The Oxford Edition of the Sermons of John Donne, Vol. VI: Sermons Preached for the Nobility and Gentry
My work on early seventeenth-century poetry grew out of an interest in the writing of Henry Vaughan (1622-1695), whose devotional poems Silex Scintillans are the subject of my book Scripture Uses (2001). I have since published more widely on poets who influenced Vaughan, including George Herbert and Ben Jonson, and my current work centres on the writing of James Shirley (1596-1666), whose first book of poetry, like Vaughan's, was published in 1646. Currently my main project is a critical edition of Shirley’s poems for Oxford University Press, but I also continue to research early modern devotional writing (especially sermons, but also the reception and influence of Vaughan’s poetry), while my work on Shirley has led to further interests in manuscript culture and theories of textual editing. As well as my critical edition of Shirley, which will appear as Vol. 8 of Shirley’s Complete Works, gen. eds. Barbara Ravelhofer, Eugene Giddens, and Teresa Grant (OUP, 10 vols., forthcoming), I am also editing a volume of John Donne’s Sermons Preached for the Nobility and Gentry, which will be Vol. 6 of The Oxford Edition of the Sermons of John Donne, gen. ed. Peter McCullough (OUP, 13 vols., 2013- ).

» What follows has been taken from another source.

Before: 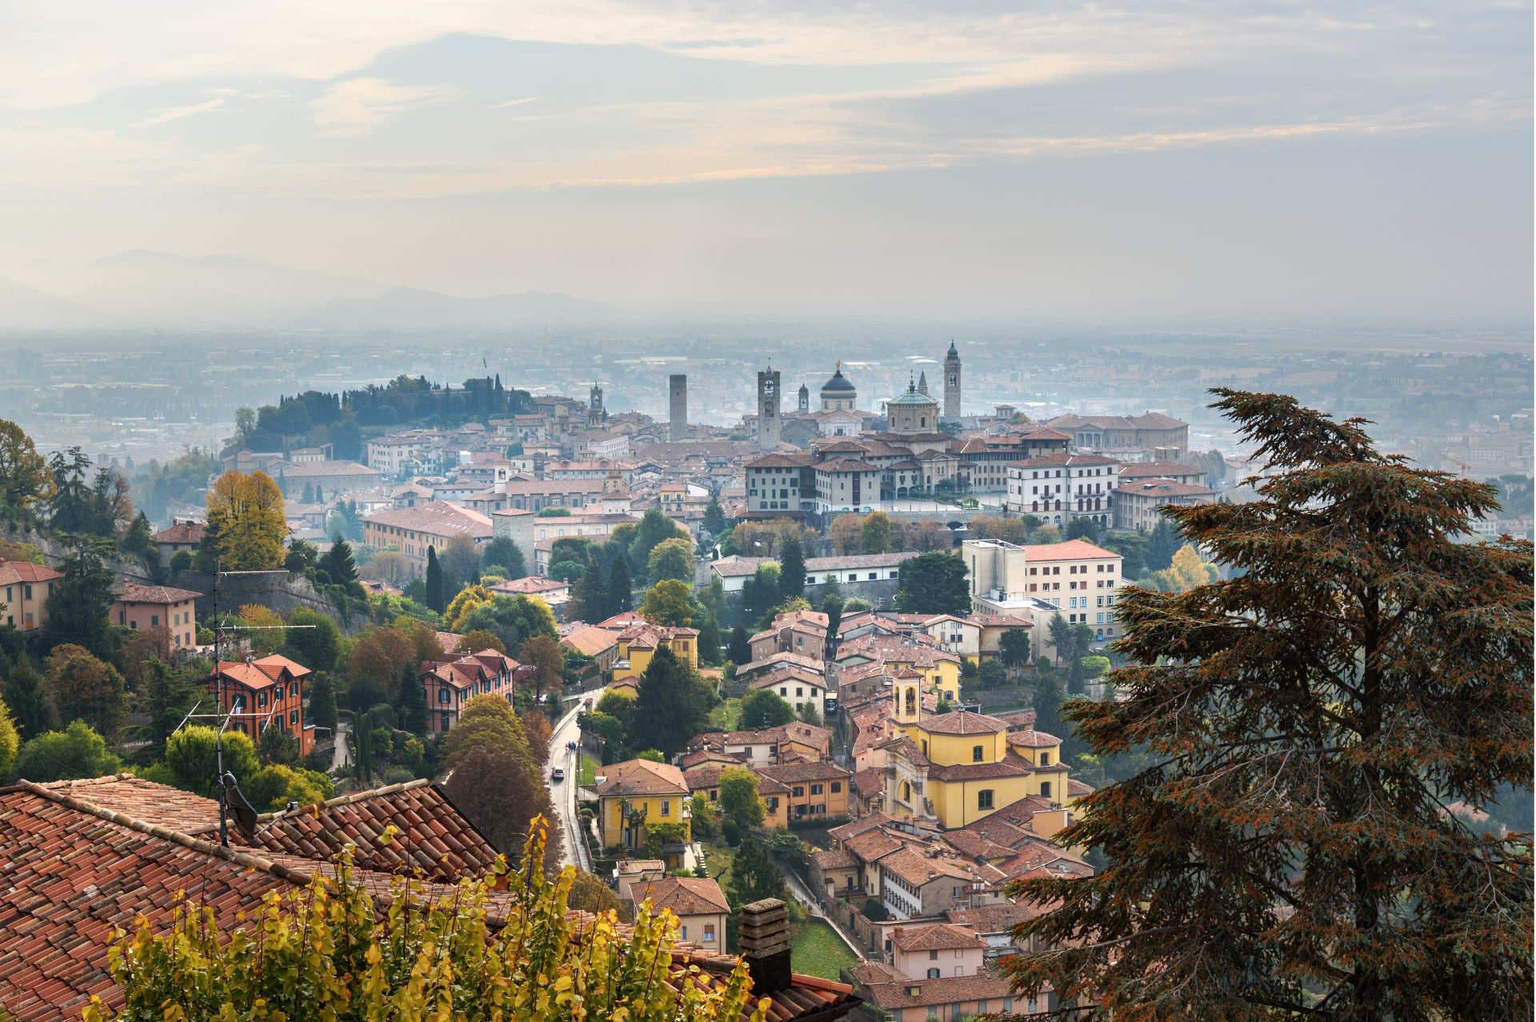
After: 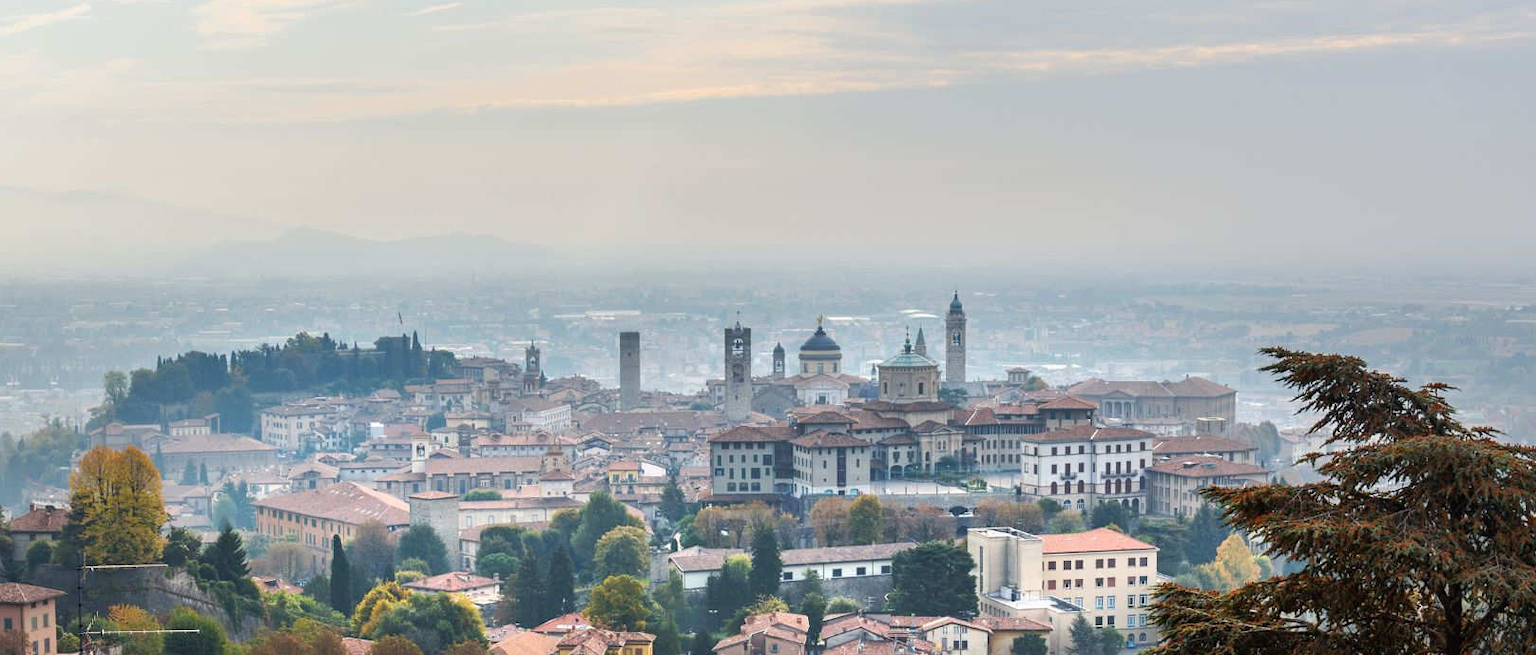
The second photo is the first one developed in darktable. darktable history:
crop and rotate: left 9.638%, top 9.429%, right 6.175%, bottom 36.478%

Graduate teaching and supervision
I would welcome inquiries from students wishing to work on any aspect of Jacobean and Caroline/Civil War literary culture, devotional poetry, and manuscript projects.
I teach the M.St. course ‘Early Modern Hands’, which provides an introduction to working with early modern manuscripts, including how to read early modern secretary hand, and to how to locate and work with manuscript materials in the Bodleian Library and beyond.
For the Final Honour School I teach English literature from the mid-sixteenth to the mid-eighteenth century, including Shakespeare, and for Prelims I teach the English Language component of Paper 1 (Introduction to Language and Literature). I have given lectures on a wide range of seventeenth-century poets including John Donne, Ben Jonson, George Herbert, Andrew Marvell, Henry Vaughan, Thomas Traherne, and John Milton. Topics of other lecture series include devotional poetry, English language commentary (discourse analysis), and the theory and practice of rhetoric.